(mmm) Die Geschichte Ratingens ist eine Geschichte der Zuwanderung. Heute hat mehr als ein Drittel der Ratinger Bevölkerung einen Migrationshintergrund. Anlass genug, um im Jahr des 750-jährigen Stadtjubiläums auch die Geschichte der Zuwanderung zu beleuchten. Im Medienzentrum zeigt die Stadt Ratingen noch bis zum 3. Juli ein weiteres Mal die viel beachtete Ausstellung „Spurensuche“ des ehemaligen Ratinger Integrationsbeauftragten Franz Naber aus dem Jahr 2009.

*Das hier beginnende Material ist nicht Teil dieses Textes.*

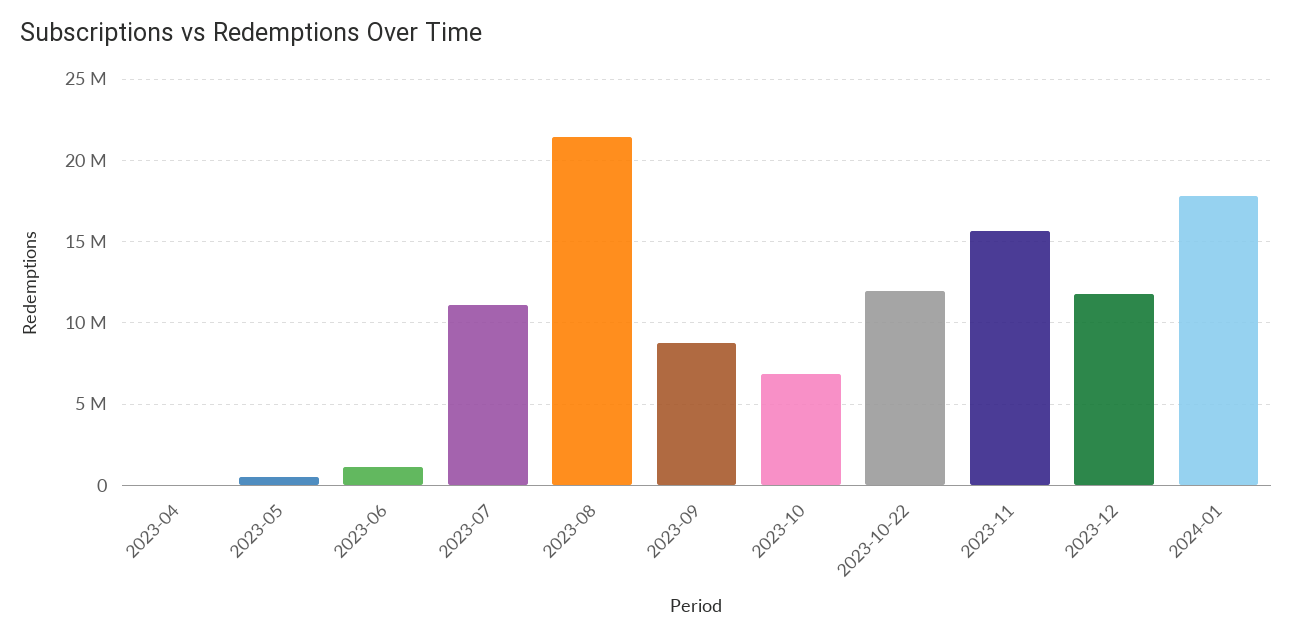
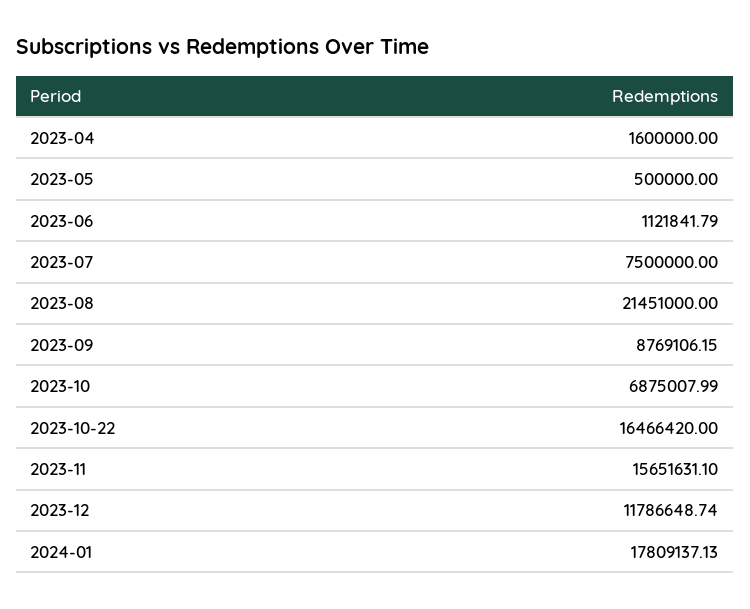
  {
-   "2023-04": 0,
+   "2023-04": 1600000,
    "2023-05": 500000,
    "2023-06": 1121841.79,
-   "2023-07": 11000000,
+   "2023-07": 7500000,
    "2023-08": 21451000,
    "2023-09": 8769106.15,
    "2023-10": 6875007.99,
-   "2023-10-22": 12000000,
+   "2023-10-22": 16466420,
    "2023-11": 15651631.1,
    "2023-12": 11786648.74,
    "2024-01": 17809137.13
  }

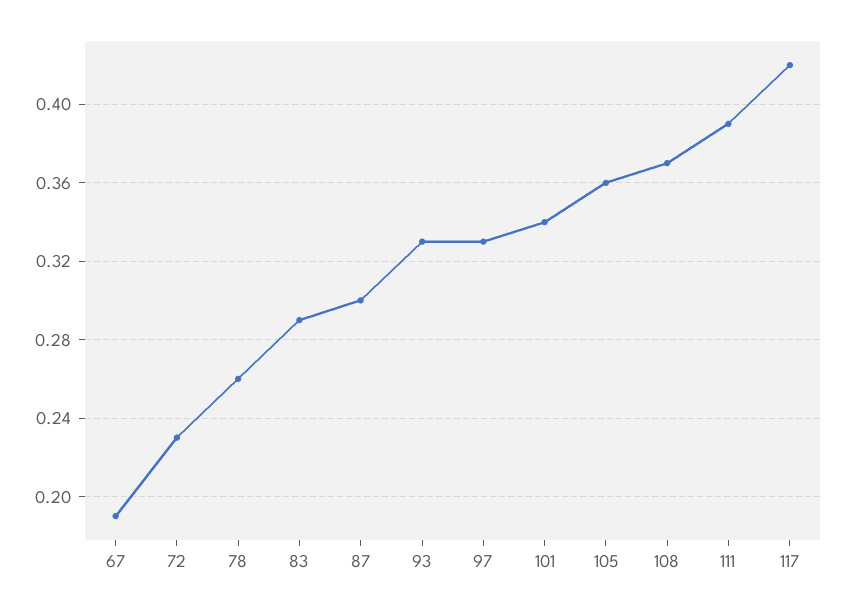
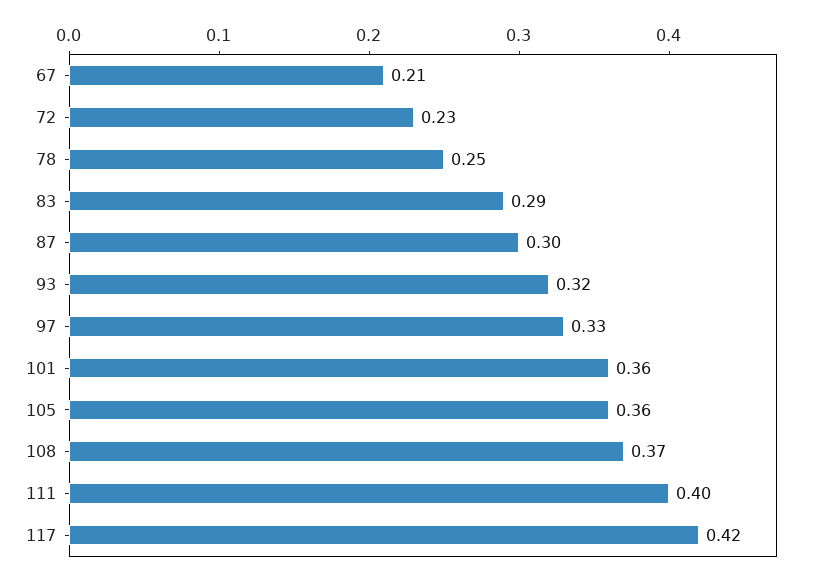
  {
-   "67": 0.19,
+   "67": 0.21,
    "72": 0.23,
-   "78": 0.26,
+   "78": 0.25,
    "83": 0.29,
    "87": 0.3,
-   "93": 0.33,
+   "93": 0.32,
    "97": 0.33,
-   "101": 0.34,
+   "101": 0.36,
    "105": 0.36,
    "108": 0.37,
-   "111": 0.39,
+   "111": 0.4,
    "117": 0.42
  }

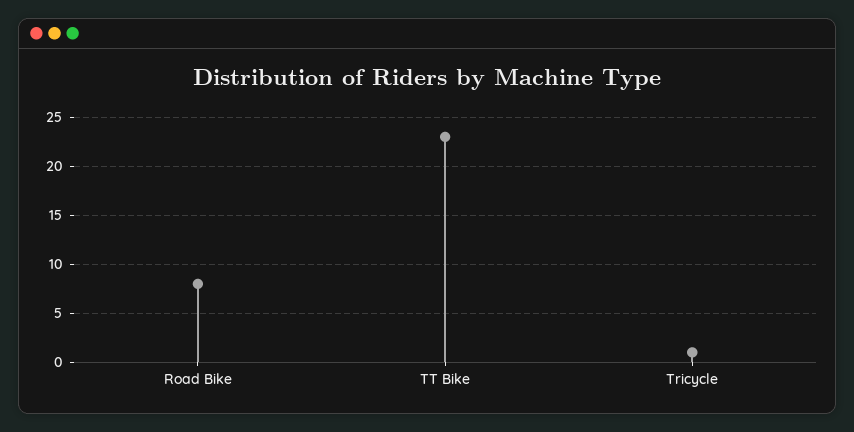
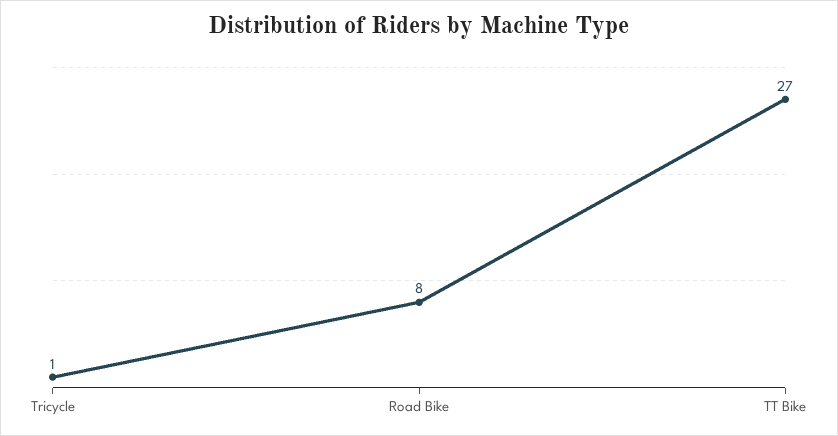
  {
    "Road Bike": 8,
-   "TT Bike": 23,
+   "TT Bike": 27,
    "Tricycle": 1
  }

Naber gilt als Legende der Integration. Schon in den frühen 1970er Jahren wurde er zu einem der bundesweit ersten Ausländerbeauftragten ernannt. Er bekleidete dieses Amt drei Jahrzehnte lang mit großem Engagement – mitunter auch hemdsärmelig und mit unorthodoxen Methoden. Zu Beginn seiner Tätigkeit kümmerte sich Naber um die damals noch „Gastarbeiter“ genannten Menschen, die als Arbeitskräfte aus südeuropäischen Ländern angeworben worden waren, um das deutsche Wirtschaftswunder anzukurbeln. Im Begriff „Gastarbeiter“ schwang die Erwartung mit, dass diese, wenn sie nicht mehr gebraucht würden, in ihre Heimatländer zurückkehren würden. Entsprechend miserabel wurden viele von ihnen behandelt. Um auf die Zustände aufmerksam zu machen, hielt Naber, gemeinsam mit einem befreundeten Fotografen, die Menschen in ihrem Wohnumfeld bildlich fest. Die Fotodokumentation zeigte er dann öffentlich – und trat damit manch einem Vermieter der abgelichteten „Bruchbuden“ auf die Füße.
Ratingen als neue Heimat
Letztlich fanden die „Gastarbeiter“ und ihre Kinder sukzessive eine neue Heimat in Ratingen, bilden heute einen selbstverständlichen und wichtigen Teil der Stadtgesellschaft. Franz Naber wollte nach seinem Ruhestand die Geschichte dieser Menschen dokumentieren und konnte dafür die Fotos aus den 1970er Jahren als Fundus nutzen. Er spürte etliche der damals gezeigten Kinder auf, viele von ihnen immer noch in Ratingen, und ließ sie ihre Geschichte erzählen. Davon handelt die Ausstellung „Spurensuche – Integrationswege in Ratingen und anderswo“. Sie wird zum Stadtjubiläum – auf ausdrücklichen Wunsch und als Vermächtnis des 2025 verstorbenen Franz Naber – zu den Öffnungszeiten des Medienzentrums gezeigt.